Schon in den ersten Nachkriegsjahren wurde die Kapelle erst von Zwangsarbeiter*innen und dann von den Heimatvertriebenen, nun als Hedwigs-Kapelle, religiös genutzt. Auch die belgische Armee, die auf dem Kasernengelände von 1951-1994 stationiert waren, machten ab Ende der 80er Jahre Gebrauch von der Kapelle.
Die Wandgemälde
Die Wandmalerein der Französischen Kapelle zeigen in leuchtenden Farben eine Karte von Frankreich, Bilder von Heiligen die in Gefangenschaft gefoltert wurden, Darstellungen von christlichen Berufen die sich in ihrer Aussage auf das Mathäusevangelium beziehen. Auf der Nordwand die Gottesmutter die ihren Sohn tröstet. Die Wandmalereien haben bis heute nichts von ihrer Strahlkraft verloren.
Das Bildwerk der Südwand
Der auferstandene Christus ist umgeben von sechs Engeln, die Marterwerkzeuge aus der Passionsgeschichte in den Händen halten und Heiligen, die gelitten haben unter Folter in der Gefangenschaft.
Das Bildwerk der Westwand
In sechs Bildern, mit der Darstellung in weltlichen Berufen, werden die Werke der Barmherzigkeit gezeigt, die aus dem Matthäus-Evangelium (25, 36-40) abgeleitet werden: Hungrige speisen · Durstige tränken · Fremde beherbergen · Nackte kleiden · Kranke pflegen · Gefangene besuchen.
Das Bildwerk der Nordwand
Maria, die Schmerzensmutter – Pieta. Über den religiösen Charakter hinaus wird eine sekundäre Botschaft vermittelt, die im Kontext der Entstehungsgeschichte verwurzelt ist. Das Mutterland Frankreich trauert um seine gefallenen Kinder.
Das Bildwerk der Ostwand
Die Darstellung Frankreichs ohne Grenzen mit seinen Heiligen und seinen kulturellen Besonderheiten. Augenscheinlich stand hier der spätmittelalterliche Brauch Pate, als dass die Künstler sich als Stifterfiguren verewigen. Von rechts nach links stehend Guillaume Gillet, Rene Coulon und der Priester Rene Viellard, alle drei verharren in Gebetshaltung.
René Coulon (1908 – 1997)
René Coulon wurde am 27.Juni 1908 in Paris geboren.

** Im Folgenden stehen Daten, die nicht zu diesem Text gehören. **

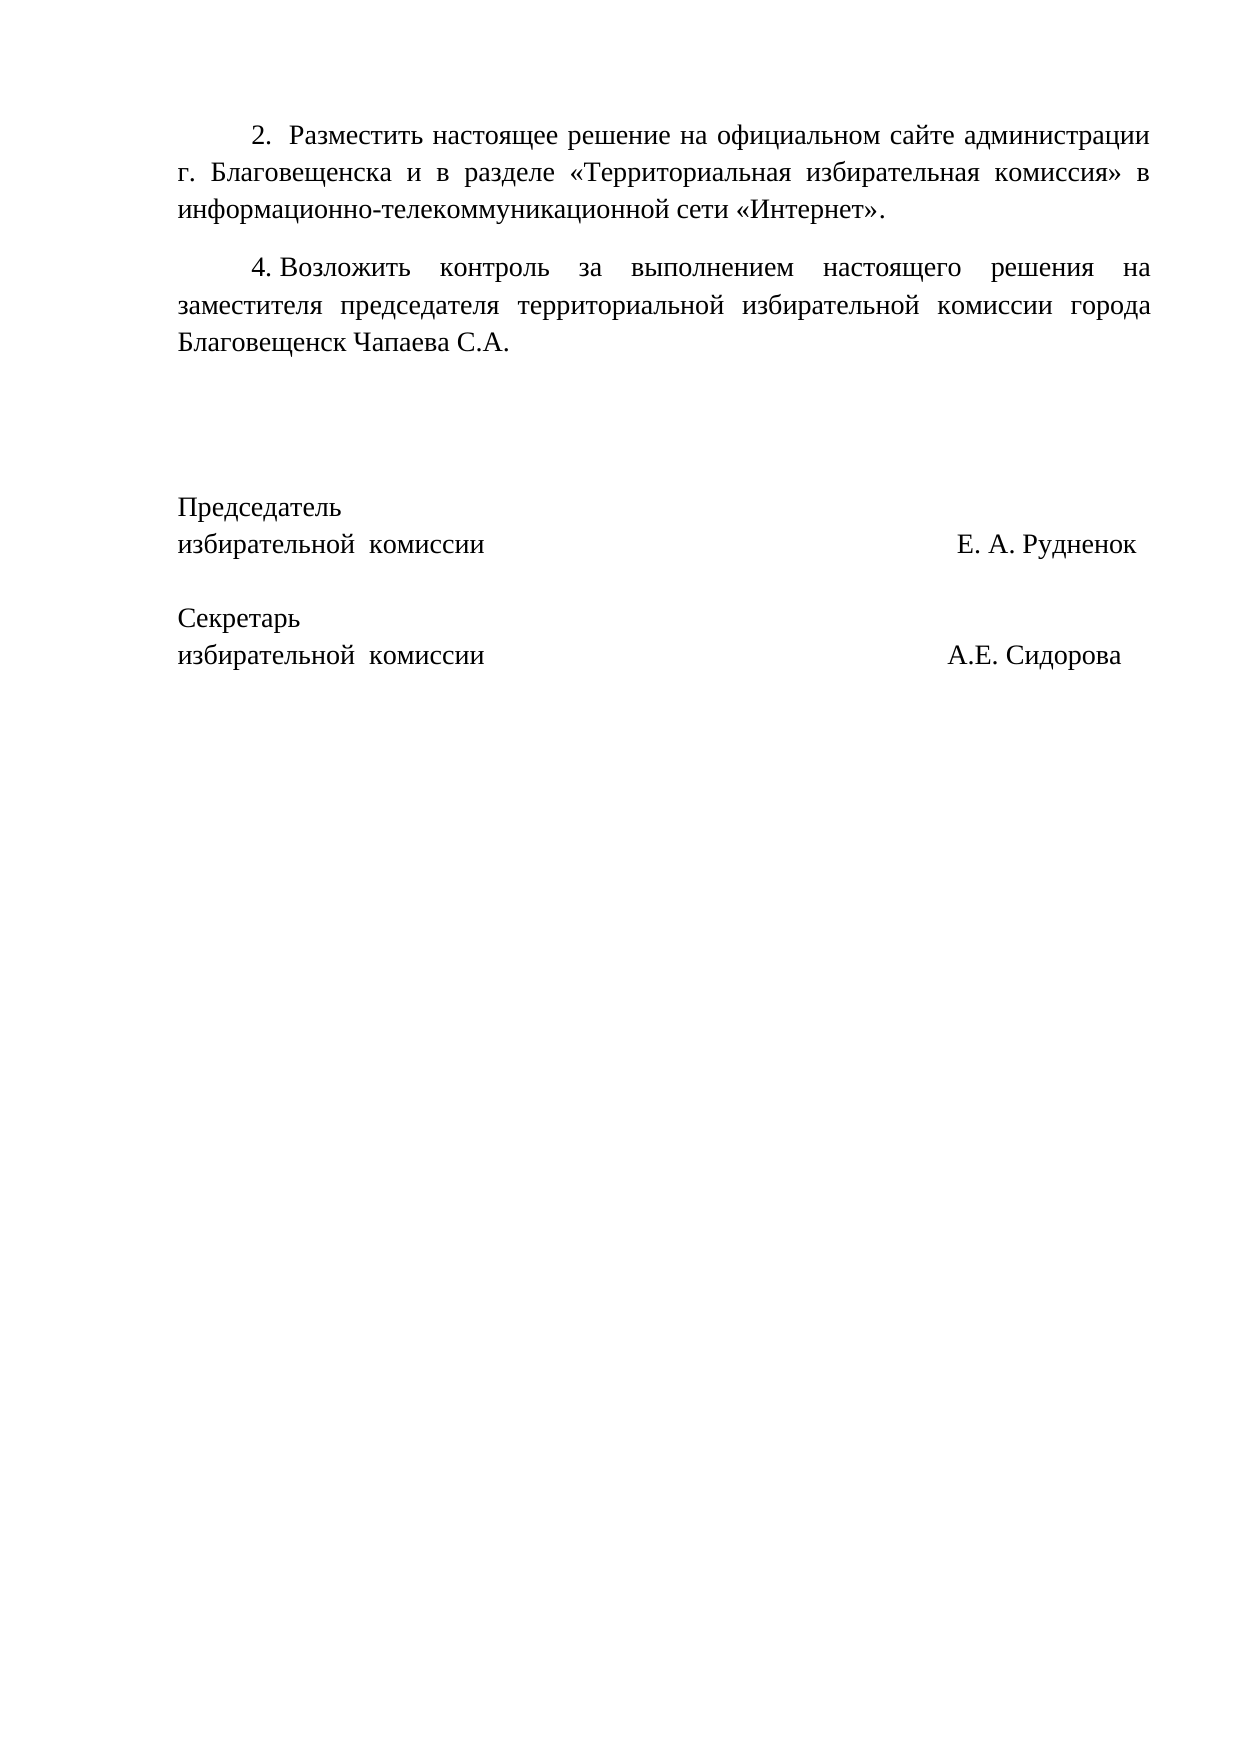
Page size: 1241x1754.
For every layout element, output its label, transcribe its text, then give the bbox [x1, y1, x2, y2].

text 4. Возложить контроль за выполнением настоящего решения на заместителя председателя территориальной избирательной комиссии города Благовещенск Чапаева С.А. [177, 251, 1152, 357]
text Секретарь [177, 601, 1152, 634]
text избирательной комиссии А.Е. Сидорова [177, 638, 1152, 671]
text 2. Разместить настоящее решение на официальном сайте администрации г. Благовещенска и в разделе «Территориальная избирательная комиссия» в информационно-телекоммуникационной сети «Интернет». [177, 118, 1152, 225]
text избирательной комиссии Е. А. Рудненок [177, 527, 1152, 559]
text Председатель [177, 490, 1152, 522]
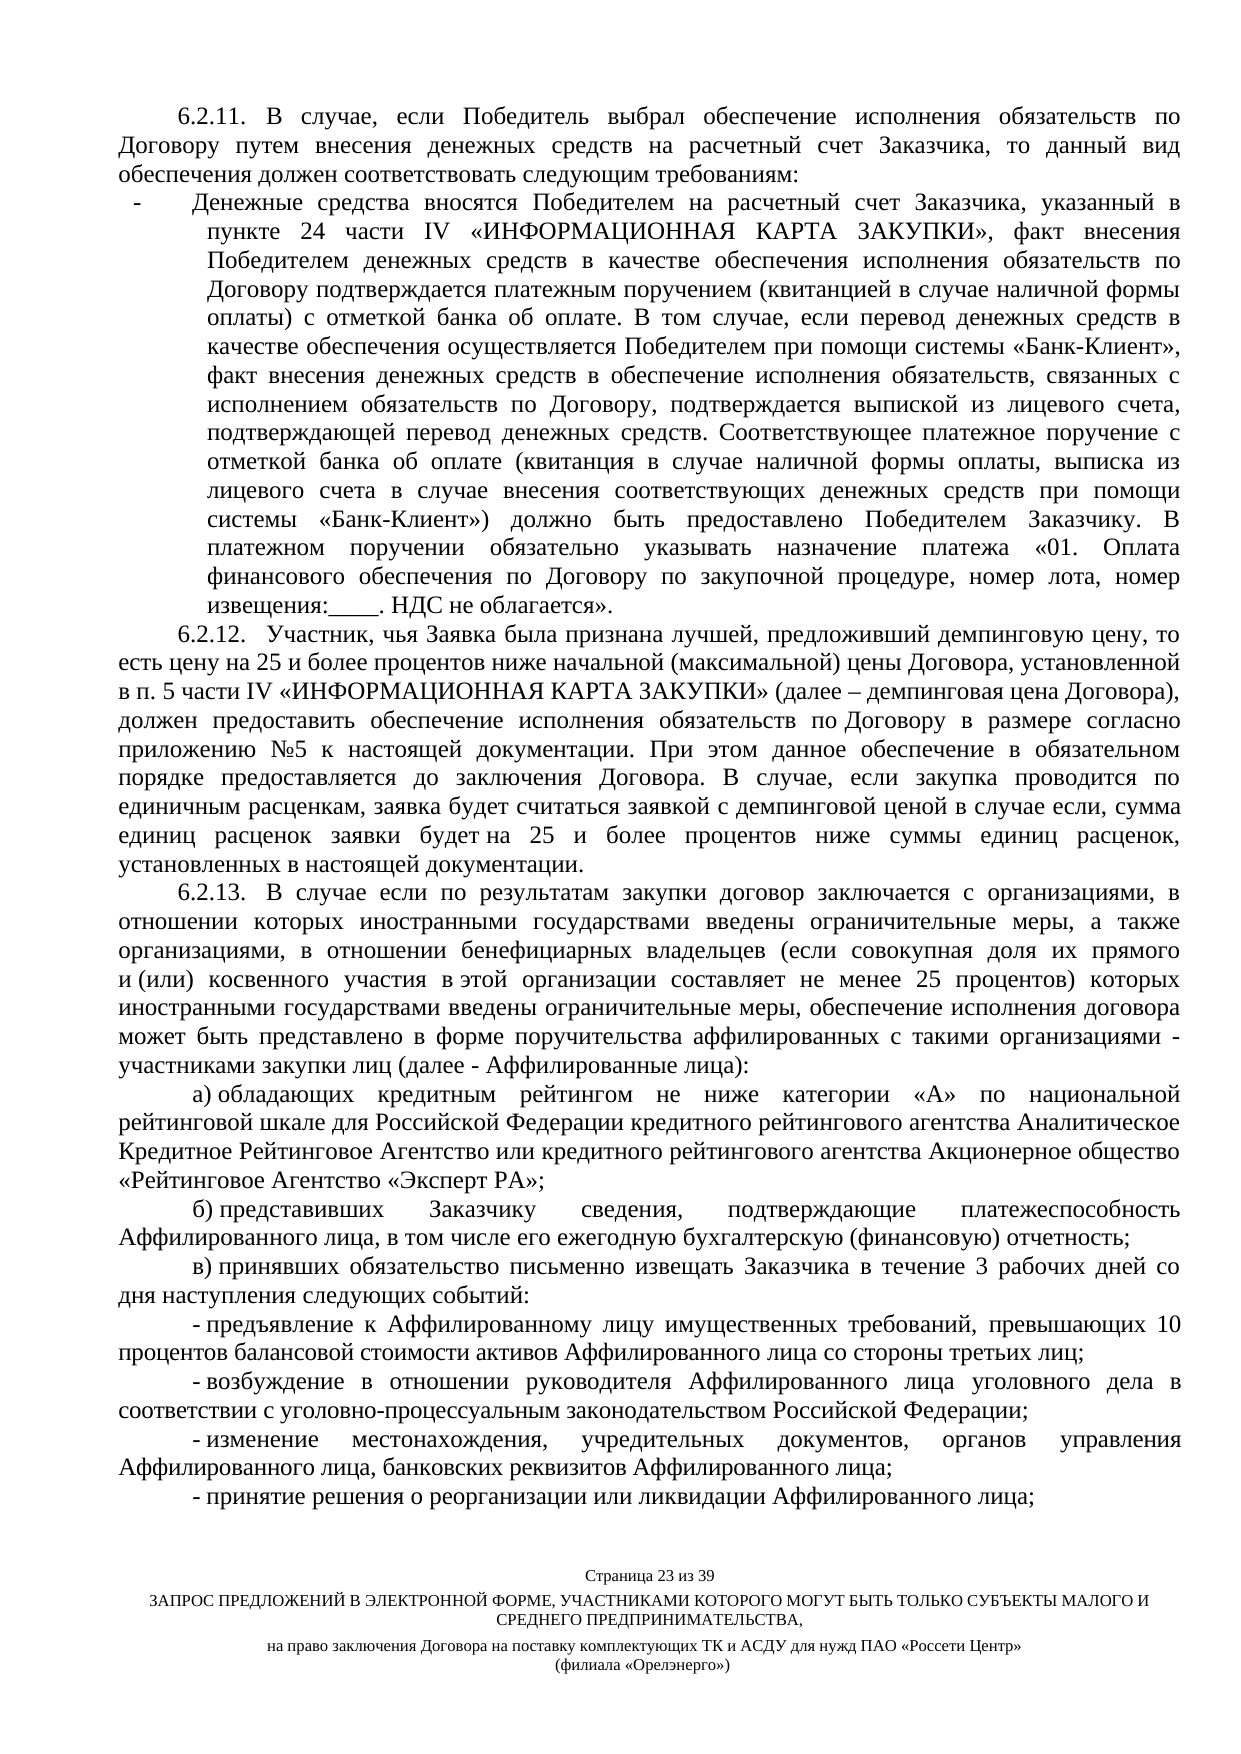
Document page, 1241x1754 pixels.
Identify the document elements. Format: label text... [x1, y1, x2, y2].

subtitle В случае, если Победитель выбрал обеспечение исполнения обязательств по Договору путем внесения денежных средств на расчетный счет Заказчика, то данный вид обеспечения должен соответствовать следующим требованиям: [118, 101, 1181, 187]
subtitle Участник, чья Заявка была признана лучшей, предложивший демпинговую цену, то есть цену на 25 и более процентов ниже начальной (максимальной) цены Договора, установленной в п. 5 части IV «ИНФОРМАЦИОННАЯ КАРТА ЗАКУПКИ» (далее – демпинговая цена Договора), должен предоставить обеспечение исполнения обязательств по Договору в размере согласно приложению №5 к настоящей документации. При этом данное обеспечение в обязательном порядке предоставляется до заключения Договора. В случае, если закупка проводится по единичным расценкам, заявка будет считаться заявкой с демпинговой ценой в случае если, сумма единиц расценок заявки будет на 25 и более процентов ниже суммы единиц расценок, установленных в настоящей документации. [118, 619, 1181, 877]
list возбуждение в отношении руководителя Аффилированного лица уголовного дела в соответствии с уголовно-процессуальным законодательством Российской Федерации; [118, 1366, 1181, 1424]
list изменение местонахождения, учредительных документов, органов управления Аффилированного лица, банковских реквизитов Аффилированного лица; [118, 1424, 1181, 1481]
list принятие решения о реорганизации или ликвидации Аффилированного лица; [118, 1481, 1181, 1510]
list предъявление к Аффилированному лицу имущественных требований, превышающих 10 процентов балансовой стоимости активов Аффилированного лица со стороны третьих лиц; [118, 1309, 1181, 1366]
list Денежные средства вносятся Победителем на расчетный счет Заказчика, указанный в пункте 24 части IV «ИНФОРМАЦИОННАЯ КАРТА ЗАКУПКИ», факт внесения Победителем денежных средств в качестве обеспечения исполнения обязательств по Договору подтверждается платежным поручением (квитанцией в случае наличной формы оплаты) с отметкой банка об оплате. В том случае, если перевод денежных средств в качестве обеспечения осуществляется Победителем при помощи системы «Банк-Клиент», факт внесения денежных средств в обеспечение исполнения обязательств, связанных с исполнением обязательств по Договору, подтверждается выпиской из лицевого счета, подтверждающей перевод денежных средств. Соответствующее платежное поручение с отметкой банка об оплате (квитанция в случае наличной формы оплаты, выписка из лицевого счета в случае внесения соответствующих денежных средств при помощи системы «Банк-Клиент») должно быть предоставлено Победителем Заказчику. В платежном поручении обязательно указывать назначение платежа «01. Оплата финансового обеспечения по Договору по закупочной процедуре, номер лота, номер извещения:____. НДС не облагается». [133, 187, 1181, 619]
text а) обладающих кредитным рейтингом не ниже категории «А» по национальной рейтинговой шкале для Российской Федерации кредитного рейтингового агентства Аналитическое Кредитное Рейтинговое Агентство или кредитного рейтингового агентства Акционерное общество «Рейтинговое Агентство «Эксперт РА»; [118, 1079, 1181, 1194]
text б) представивших Заказчику сведения, подтверждающие платежеспособность Аффилированного лица, в том числе его ежегодную бухгалтерскую (финансовую) отчетность; [118, 1194, 1181, 1251]
text в) принявших обязательство письменно извещать Заказчика в течение 3 рабочих дней со дня наступления следующих событий: [118, 1251, 1181, 1309]
subtitle В случае если по результатам закупки договор заключается с организациями, в отношении которых иностранными государствами введены ограничительные меры, а также организациями, в отношении бенефициарных владельцев (если совокупная доля их прямого и (или) косвенного участия в этой организации составляет не менее 25 процентов) которых иностранными государствами введены ограничительные меры, обеспечение исполнения договора может быть представлено в форме поручительства аффилированных с такими организациями - участниками закупки лиц (далее - Аффилированные лица): [118, 877, 1181, 1079]
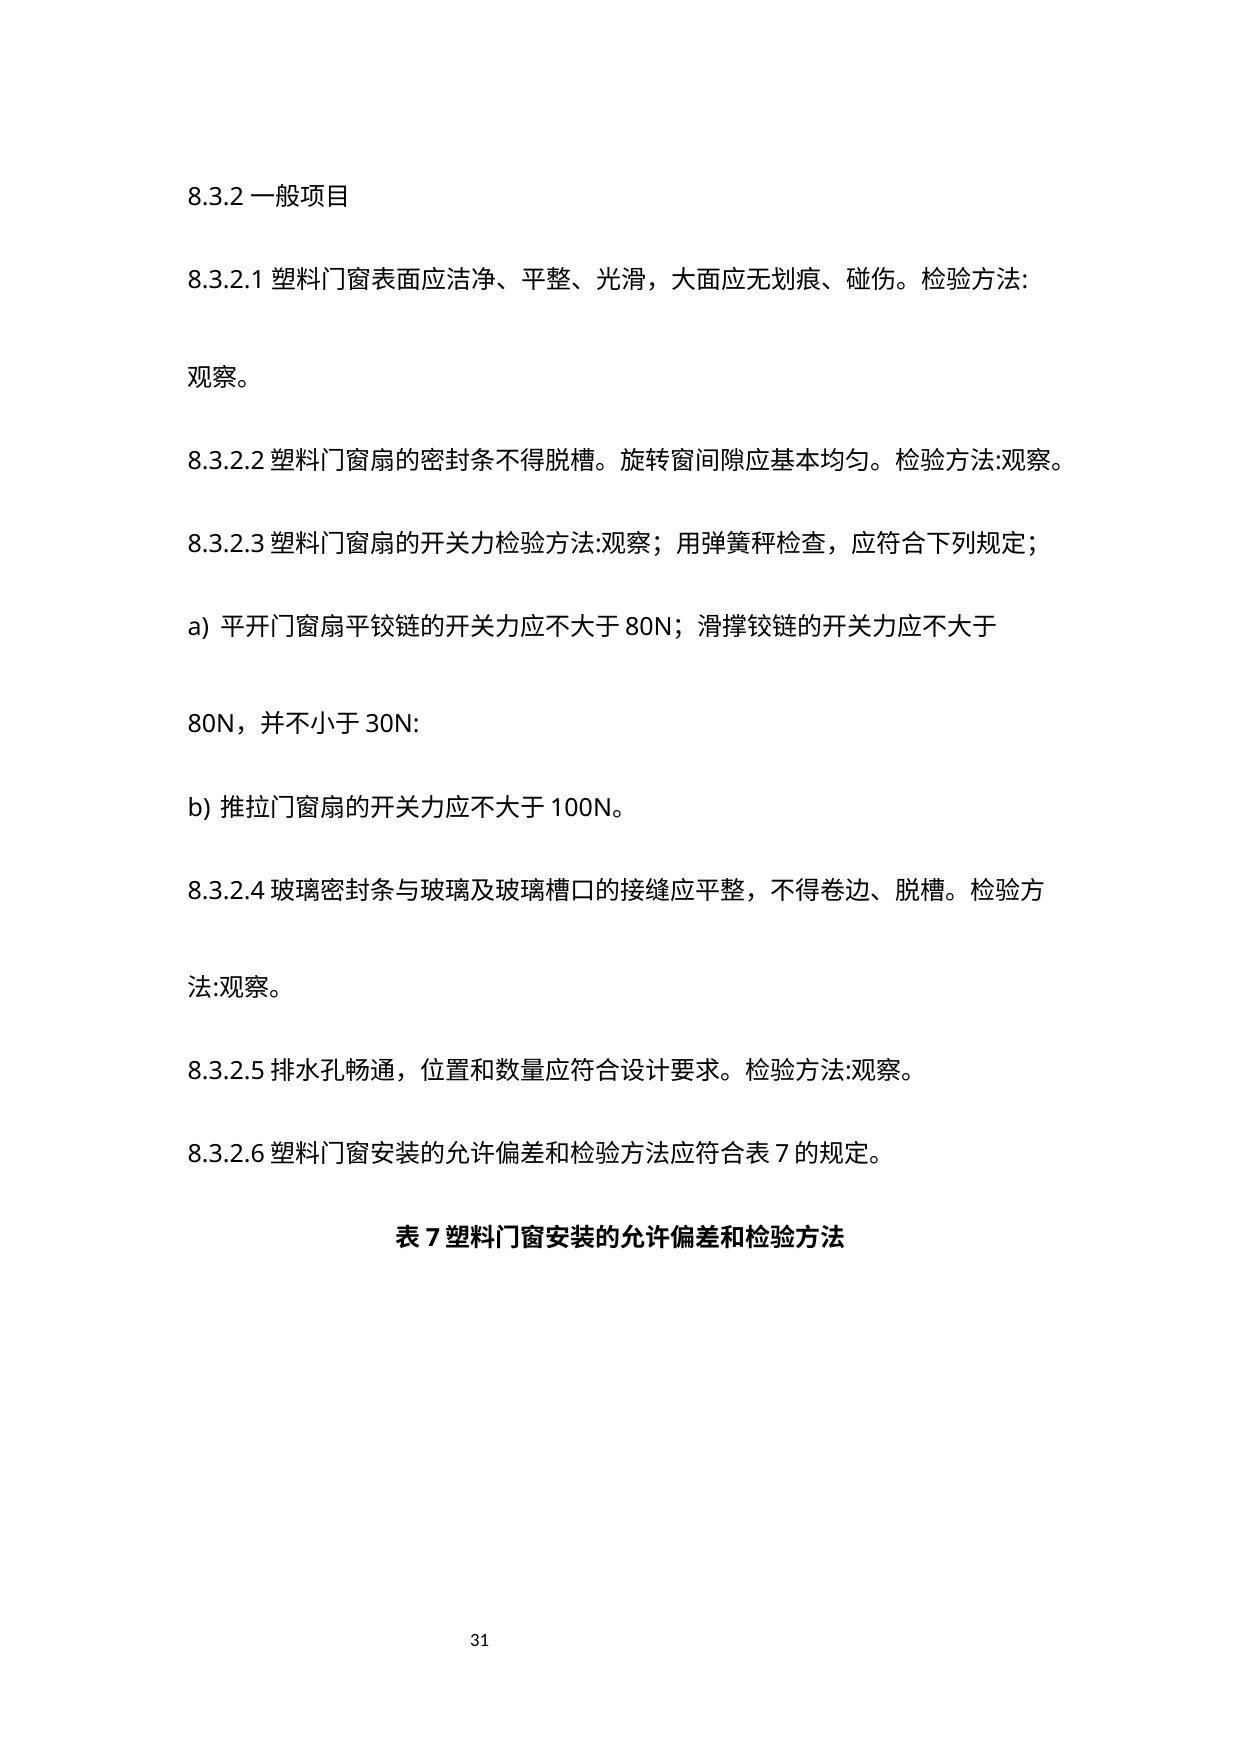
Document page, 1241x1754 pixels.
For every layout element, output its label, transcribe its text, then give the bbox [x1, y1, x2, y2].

list 平开门窗扇平铰链的开关力应不大于80N；滑撑铰链的开关力应不大于80N，并不小于30N: [187, 592, 1053, 754]
text 8.3.2 一般项目 [187, 162, 1053, 227]
text 8.3.2.4玻璃密封条与玻璃及玻璃槽口的接缝应平整，不得卷边、脱槽。检验方法:观察。 [187, 856, 1053, 1018]
text 8.3.2.1 塑料门窗表面应洁净、平整、光滑，大面应无划痕、碰伤。检验方法:观察。 [187, 245, 1053, 408]
text 8.3.2.6塑料门窗安装的允许偏差和检验方法应符合表7的规定。 [187, 1119, 1053, 1184]
text 8.3.2.3塑料门窗扇的开关力检验方法:观察；用弹簧秤检查，应符合下列规定； [187, 509, 1053, 574]
text 8.3.2.2塑料门窗扇的密封条不得脱槽。旋转窗间隙应基本均匀。检验方法:观察。 [187, 426, 1053, 491]
list 推拉门窗扇的开关力应不大于100N。 [187, 773, 1053, 838]
text 8.3.2.5排水孔畅通，位置和数量应符合设计要求。检验方法:观察。 [187, 1036, 1053, 1101]
text 表7塑料门窗安装的允许偏差和检验方法 [187, 1203, 1053, 1268]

Wie Guillaume Gillet hat er an Beaux-Arts studiert und gemeinsam mit ihm an der Gestaltung des Französischen Pavillons zur Weltausstellung 1937 in Paris gearbeitet.
Unmittelbar nach Kriegsbeginn geriet er 1940 in Kriegsgefangenschaft und war im Oflag VIA in Soest interniert.
- Zusammen mit Gillet sorgte Coulon für die Ausmalung der Kapelle. Er teilte sich mit Guillaume Gillet ein Etagenbett im Zimmer 110 des Block 3.
- Er war mit Hélène Guillain verheiratet, der Schwester des gefallenen Offiziers, den er auf dem Balken in der Kapelle malerisch verewigte.
- Er hatte bereits vor Kriegsbeginn geheiratet und die Schutzpatrone seiner Kinder hat er auf der Frankreichkarte in der Kapelle verewigt. Seine Kinder waren auch der Grund, warum er als mehrfacher Vater bereits nach 16 Monaten entlassen wurde
- Sein Bettnachbar, Guy Raclet, sicherte einige seiner Entwürfe die bis zum heutigen Tag gut erhalten sind. Diese farbigen Zeichnungen waren 1940 die Vorlagen für die Frankreichkarte in der Kapelle.
- Er nahm als aktives Mitglied der ,,Freunde der Poesie" im Oflag an ihren Veranstaltungen teil. Das Theaterleben bereicherte er durch seine Dekorationen und auch als Schauspieler.
- Nach seiner Entlassung nahm er in Paris die Arbeit als Architekt und Designer wieder auf und eröffnete ein Büro. Wie auch Guillaume Gillet hatte er mit der Zeit der Gefangenschaft abgeschlossen. Trotzdem blieben Freundschaften aus dieser Zeit erhalten.
- Bereits 1942 wurde er leitender Architekt der Caisse de Dépôts et Consignations. Von 1952 bis 1977 lehrte er als Professor an der École des Beaux-Arts. Er wurde 1960 leitender Architekt der Bâtiments civils et nationaux. Er baute lnstitute und Forschungszentren für die Stahlindustrie und Zechen. Die Hauptverwaltungen wichtiger Firmen und die Universität von Bordeaux.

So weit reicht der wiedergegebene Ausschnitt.